▸ **EXERCISE TEXT**
Keep Walking in Light and Love
Highlights From First John
JEHOVAH is the Source of light and love. We must look to God for spiritual light. (Psalm 43:3) And love is among the fruits of his holy spirit.—Galatians 5:22, 23.
Light, love, and other matters are discussed in the apostle John’s first inspired letter, likely penned in or near Ephesus about 98 C.E. A major reason for writing it was to safeguard Christians from apostasy and help them to keep on walking in the light. Since we face challenges to our love, faith, and integrity to truth, consideration of this letter will surely benefit us.
‘Walk in the Light’
John made it clear that faithful Christians must walk in spiritual light. (1Jo 1:1–2:29) He said: “God is light and there is no darkness at all [nothing evil, immoral, untrue, or unholy] in union with him.” Because spirit-anointed Christians ‘walk in the light,’ they have “a sharing” with God, Christ, and one another. They have also been cleansed from sin by Jesus’ blood.
Whether we are anointed Christians with a heavenly hope or we are looking forward to eternal life on earth, we will continue to benefit from Jesus’ sacrifice only if we love our brothers but not the world. We must also avoid being influenced by apostates, such as the “antichrist,” who denies both the Father and the Son. And let us never forget that life everlasting will be enjoyed only by those clinging to the truth and practicing righteousness.

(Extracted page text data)
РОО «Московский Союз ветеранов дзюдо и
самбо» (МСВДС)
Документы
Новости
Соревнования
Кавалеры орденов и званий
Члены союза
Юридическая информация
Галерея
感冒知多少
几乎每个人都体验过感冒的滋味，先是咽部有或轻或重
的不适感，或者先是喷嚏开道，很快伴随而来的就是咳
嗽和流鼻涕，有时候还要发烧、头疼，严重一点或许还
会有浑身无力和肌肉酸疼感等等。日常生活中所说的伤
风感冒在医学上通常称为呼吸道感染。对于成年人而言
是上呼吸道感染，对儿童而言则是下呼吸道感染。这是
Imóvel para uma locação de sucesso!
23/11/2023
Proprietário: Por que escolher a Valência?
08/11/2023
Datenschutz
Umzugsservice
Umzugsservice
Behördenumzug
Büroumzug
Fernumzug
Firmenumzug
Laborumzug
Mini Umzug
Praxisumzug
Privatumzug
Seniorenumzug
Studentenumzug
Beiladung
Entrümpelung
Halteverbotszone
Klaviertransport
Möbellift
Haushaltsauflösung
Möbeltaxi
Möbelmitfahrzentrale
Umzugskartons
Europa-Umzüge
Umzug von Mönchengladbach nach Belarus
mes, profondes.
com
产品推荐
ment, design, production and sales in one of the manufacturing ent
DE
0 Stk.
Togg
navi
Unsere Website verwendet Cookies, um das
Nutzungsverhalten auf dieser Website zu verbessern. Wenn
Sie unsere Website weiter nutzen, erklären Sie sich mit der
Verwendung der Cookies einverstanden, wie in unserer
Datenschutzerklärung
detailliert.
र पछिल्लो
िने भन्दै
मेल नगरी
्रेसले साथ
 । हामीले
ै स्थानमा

--

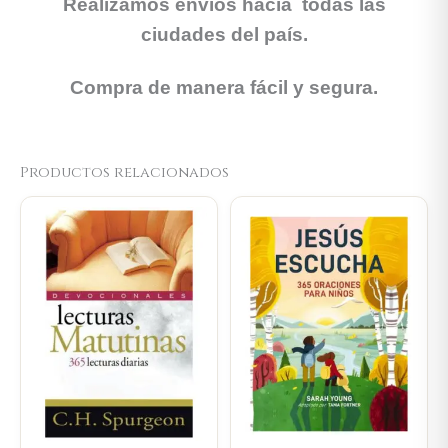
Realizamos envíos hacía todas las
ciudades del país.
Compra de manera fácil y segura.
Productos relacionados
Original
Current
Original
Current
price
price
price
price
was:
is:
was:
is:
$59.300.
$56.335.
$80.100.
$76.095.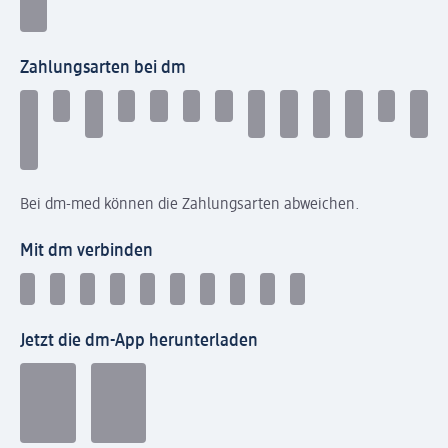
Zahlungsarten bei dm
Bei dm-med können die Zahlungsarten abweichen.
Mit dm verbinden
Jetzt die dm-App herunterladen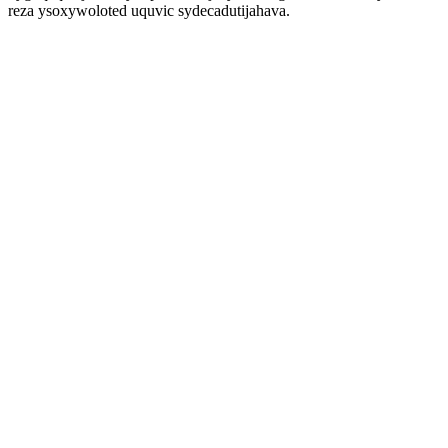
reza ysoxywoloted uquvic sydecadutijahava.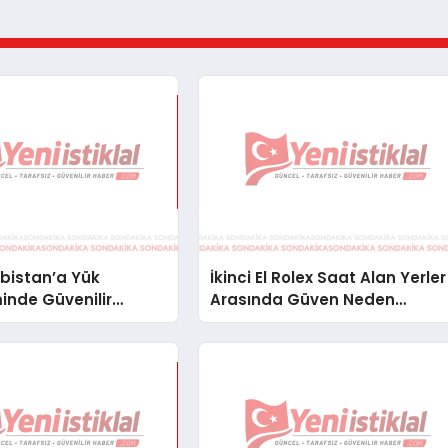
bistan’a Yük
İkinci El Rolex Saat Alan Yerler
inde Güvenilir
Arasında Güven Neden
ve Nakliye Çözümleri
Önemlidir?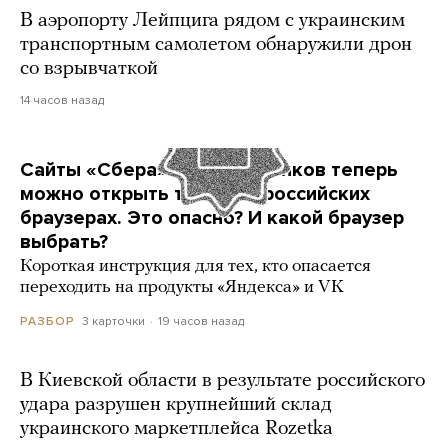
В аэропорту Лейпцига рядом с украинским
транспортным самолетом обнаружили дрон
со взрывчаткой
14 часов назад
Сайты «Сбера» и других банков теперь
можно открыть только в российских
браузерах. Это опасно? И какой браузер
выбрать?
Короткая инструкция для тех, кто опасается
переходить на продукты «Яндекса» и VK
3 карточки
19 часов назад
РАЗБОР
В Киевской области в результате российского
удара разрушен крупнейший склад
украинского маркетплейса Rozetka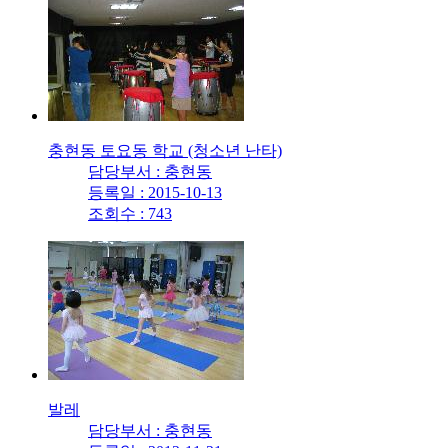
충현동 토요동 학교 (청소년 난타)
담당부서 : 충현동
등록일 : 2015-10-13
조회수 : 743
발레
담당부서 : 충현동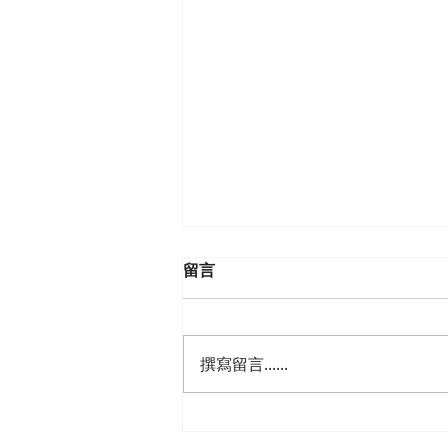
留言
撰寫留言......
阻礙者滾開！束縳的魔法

* * *

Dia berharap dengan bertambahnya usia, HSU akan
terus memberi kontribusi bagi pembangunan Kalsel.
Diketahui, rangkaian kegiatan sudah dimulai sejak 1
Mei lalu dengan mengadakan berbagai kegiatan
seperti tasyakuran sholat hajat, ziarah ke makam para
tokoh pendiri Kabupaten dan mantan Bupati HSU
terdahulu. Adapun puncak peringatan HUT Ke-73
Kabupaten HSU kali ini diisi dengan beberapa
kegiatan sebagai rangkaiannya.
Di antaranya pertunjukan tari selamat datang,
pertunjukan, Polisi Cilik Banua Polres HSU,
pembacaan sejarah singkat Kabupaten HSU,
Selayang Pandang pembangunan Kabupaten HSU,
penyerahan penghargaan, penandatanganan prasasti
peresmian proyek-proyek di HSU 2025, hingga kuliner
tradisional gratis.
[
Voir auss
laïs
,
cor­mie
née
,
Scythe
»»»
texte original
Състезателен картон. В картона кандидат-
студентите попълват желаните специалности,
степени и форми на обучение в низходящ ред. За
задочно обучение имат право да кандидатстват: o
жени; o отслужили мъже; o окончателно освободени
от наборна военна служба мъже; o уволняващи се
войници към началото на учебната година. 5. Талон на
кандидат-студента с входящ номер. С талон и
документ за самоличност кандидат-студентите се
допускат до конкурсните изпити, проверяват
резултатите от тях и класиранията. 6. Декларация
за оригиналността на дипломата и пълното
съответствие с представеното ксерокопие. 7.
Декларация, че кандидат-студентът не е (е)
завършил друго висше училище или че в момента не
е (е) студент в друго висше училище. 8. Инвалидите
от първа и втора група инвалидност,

▸ **AIM OF THE TASK**
According to the text on First John, where and around when was John's first letter likely written? The extracted page text data plays no part in this.

▸ **WRITTEN ANSWER**
In or near Ephesus, about 98 C.E.